'Surd Year

Since $2016 = (8 - \sqrt p)(x + y\sqrt p) = (8x - py) + (8y - x)\sqrt p$ , we see that $\begin{cases} 8x - py = 2016 \\ 8y - x = 0\end{cases}$ so that $x = 8y$ and $(64 - p) y = 2016.$ We must therefore find all primes $p$ less than 64 such that $64 - p$ is a divisor of $2016=2^5\cdot 3^2\cdot 7$ .

First we rule out $p = 2$ because $62 \not| 2016$ .

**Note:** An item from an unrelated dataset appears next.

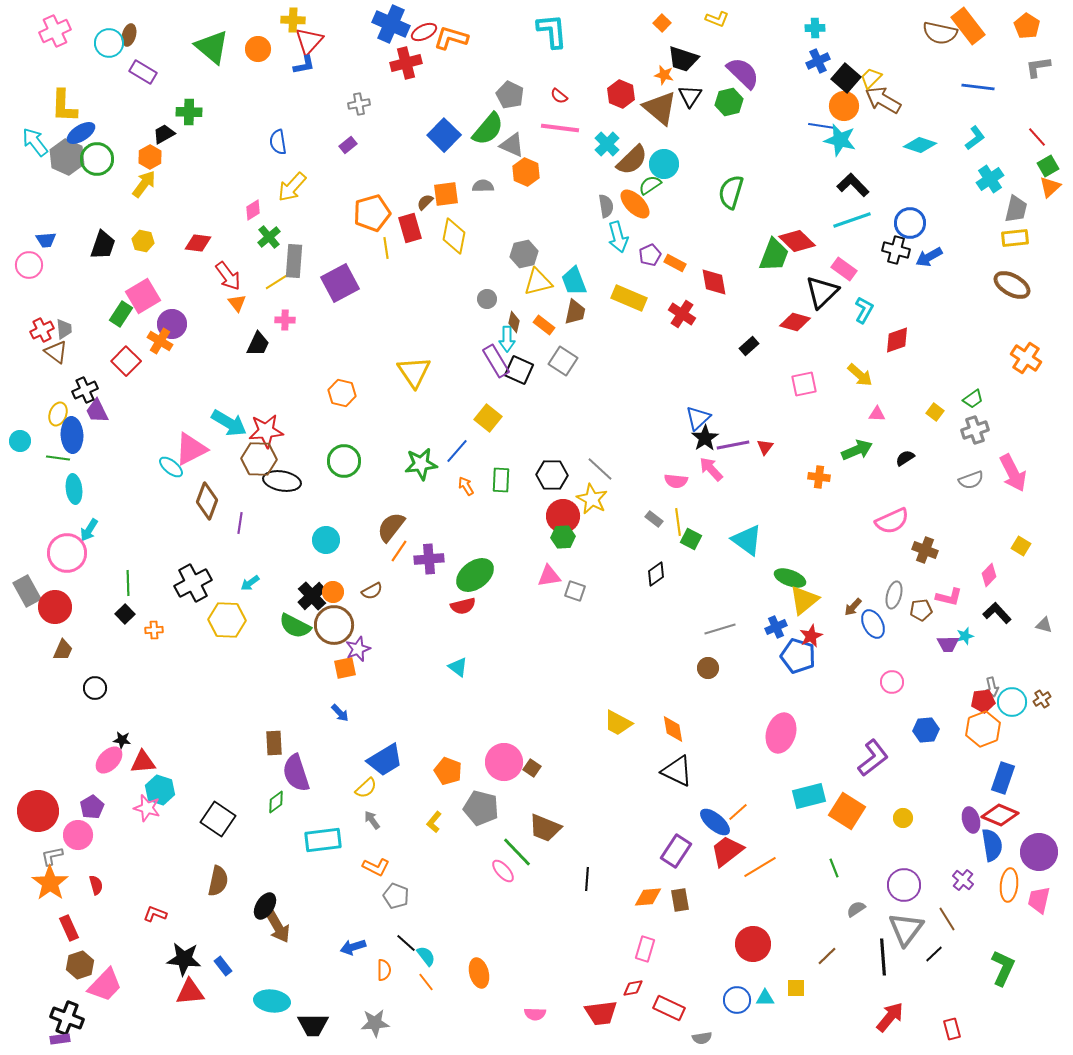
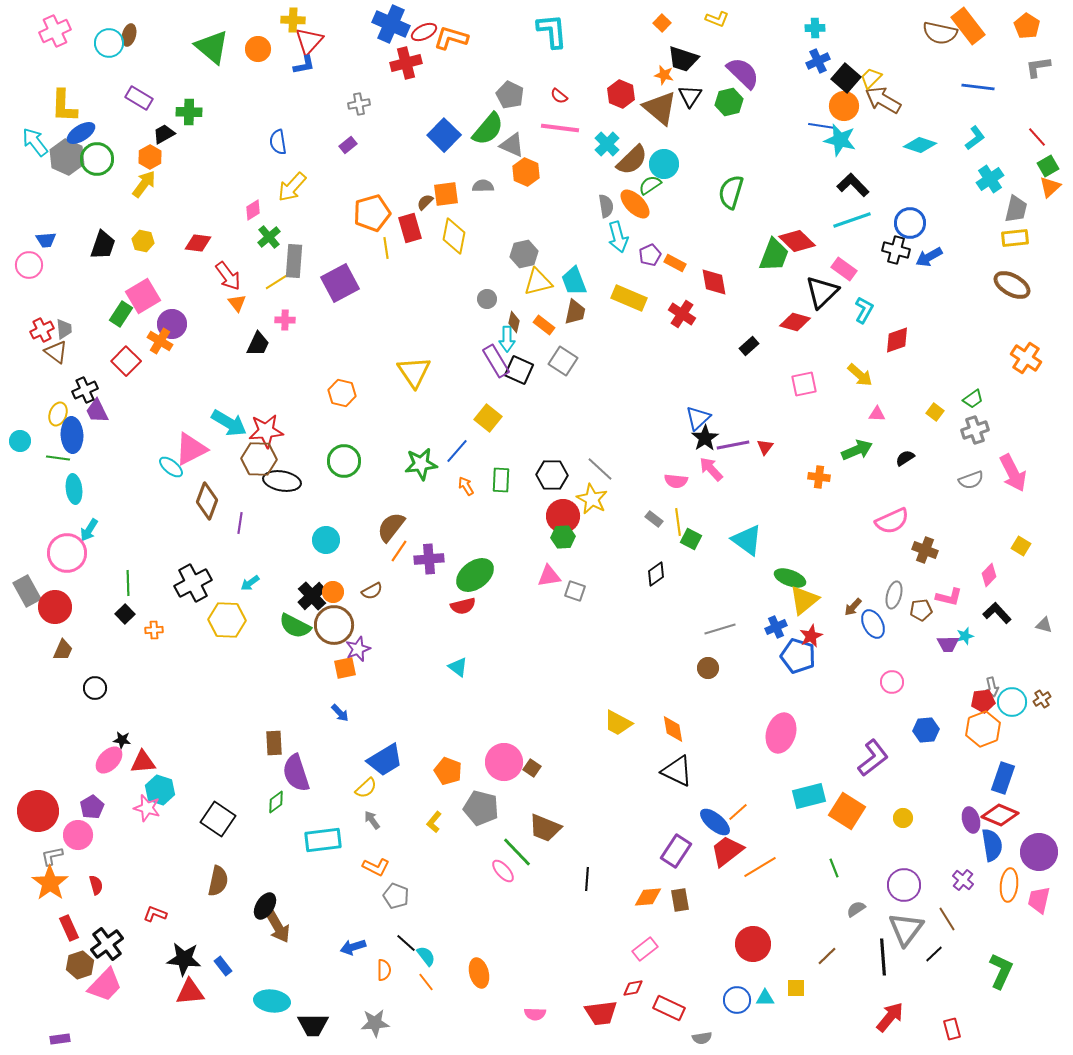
purple rectangle at (143, 72): moved 4 px left, 26 px down
pink rectangle at (645, 949): rotated 35 degrees clockwise
green L-shape at (1003, 968): moved 2 px left, 3 px down
black cross at (67, 1018): moved 40 px right, 74 px up; rotated 32 degrees clockwise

All other primes are odd, so we look for an odd divisor of 2016, i.e. a divisor of $3^2\cdot 7$ . The equation, then, reduces to $64 - p = 1,3,7,9,21,63\ \ \therefore\ \ p = 63, 61, 57, 55, 43, 1.$ It is easy to check that only $p = 61$ or $43$ are prime numbers. The answer is therefore $61 + 43 = \boxed{104}.$

Since $p$ prime, then $\sqrt{p}$ will never be an integer. Thus, $x+y\sqrt{p}$ must be a multiple of the conjugate of $(8-\sqrt{p})$ . So let $x+y\sqrt{p}=8a+a\sqrt{p}=a(8+\sqrt{p})$

Then the equation becomes $a(8-\sqrt{p})(8+\sqrt{p})=a(64-p)=2016$

This is a basic Diophantine equation and the solution can be easily done.